I then flew down to Veracruz for the next server installation. This was a little touch-and-go, because the hardware had been stuck in customs for a few weeks (it had been sent before I started my trip!). This was sorted out whilst I was in Houston and the server was brought online just in time to get things setup before my flight down to Mexico.

I arrived and finished setting up the server in Veracruz, no problems, everything ran like clockwork. The local IT manager then took us for a quick drive round the city, showing us a few sights and letting us get an idea of what the “real” Mexico is like. We ended up eating some mexican food (although I skipped the pigs brain in tortillas!) and heading down to the Aquarium. Whilst there, we were offered the opportunity to get into a glass box and feed the sharks in the big shark tank. We jumped at the opportunity and spent a fascinating 15 minutes in the water with an oceanologist who speacialises in sharks. That was definitely an experience I will never forget.

From Veracruz I set off to Rio de Janeiro (via Houston – where I am right now) to setup the 11th and final server. This will be a short hop, arriving Thursday and leaving on Sunday, but at this point I really don’t mind. The trip has been really interesting, but extremely challenging, both physically and mentally, and I’m looking forward to going home.
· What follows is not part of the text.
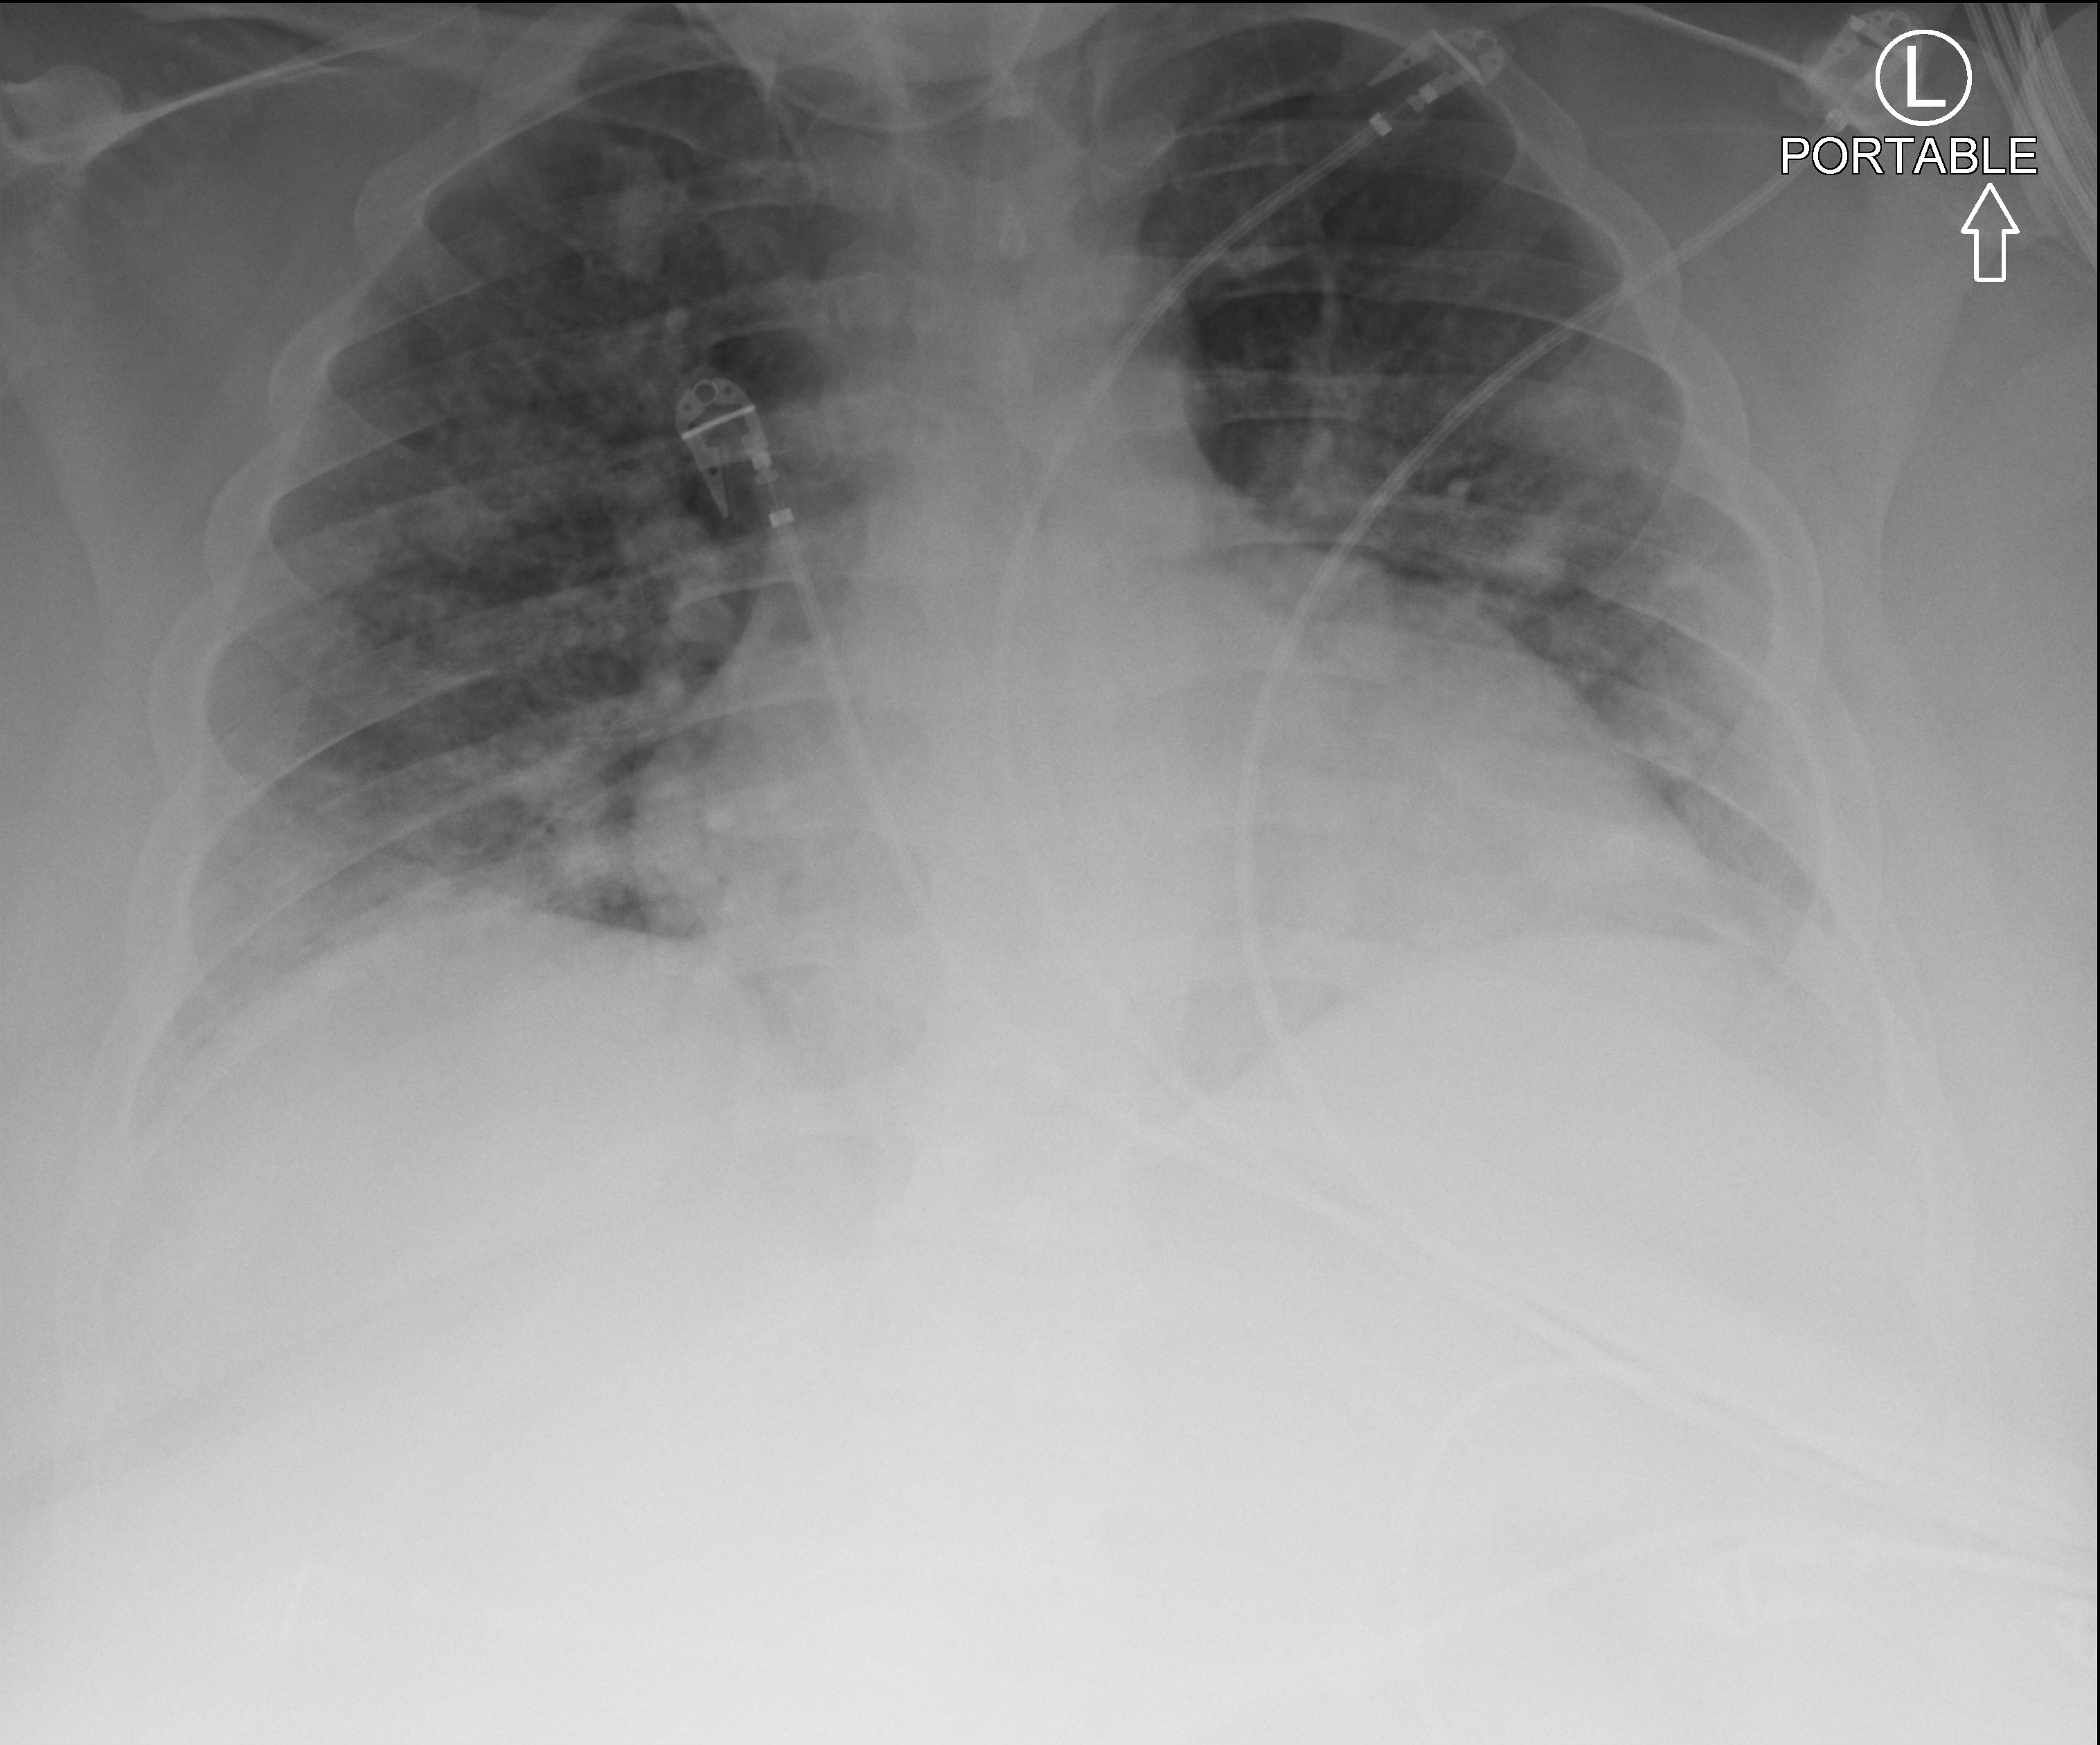
Bedside chest radiograph (computed radiography), anteroposterior (AP) projection. Male patient hospitalised with COVID-19, age 18–59 years.
From the hospital-stay record, not from the radiograph (when in the stay this image was taken is not recorded): diabetes (admission record): yes; length of hospital stay: 19 days.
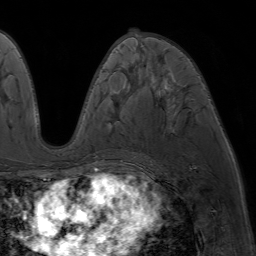
Breast MRI (dynamic contrast-enhanced), one axial slice. Slice 35 of 64 in the series (ordered by position). Cropped to one breast. Dynamic contrast-enhanced series, time point 2 of 7 at this slice position (early post-contrast). 1.5 T. TE 4.2 ms, TR 6.8 ms. 2.5 mm slice thickness. 256 × 256 image matrix, field of view 230 × 230 mm. Female patient.
Structures marked on this image (semi-automatic segmentation, software-assisted and operator-edited):
- enhancing-tissue mask used for the functional tumour volume (all voxels passing the contrast-enhancement thresholds inside the analysis volume; usually the tumour): box from (x=113, y=37) to (x=152, y=50) px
Luckily, I will be arriving in Germany next Monday and taking a 3 week break from work (and possibly technology). I should be able to recharge my batteries and get back to some sort of normal daily routine. My son has been asking if I’m in the planes that fly over our house since the first week of my trip. He seems to be looking forward to me coming home, I was worried he wasn’t bothered or had even forgotten about me :)

So, time to sit back and relax before the second longest flight of this trip. The President’s Club is comfortable and quiet and I’ll be fine for the 4.5 hours I have till boarding.

TTFN!

P.S. I have recently updated my web-album with the pictures taken since my last blog-post, with views from Calgary, Houston and Veracruz.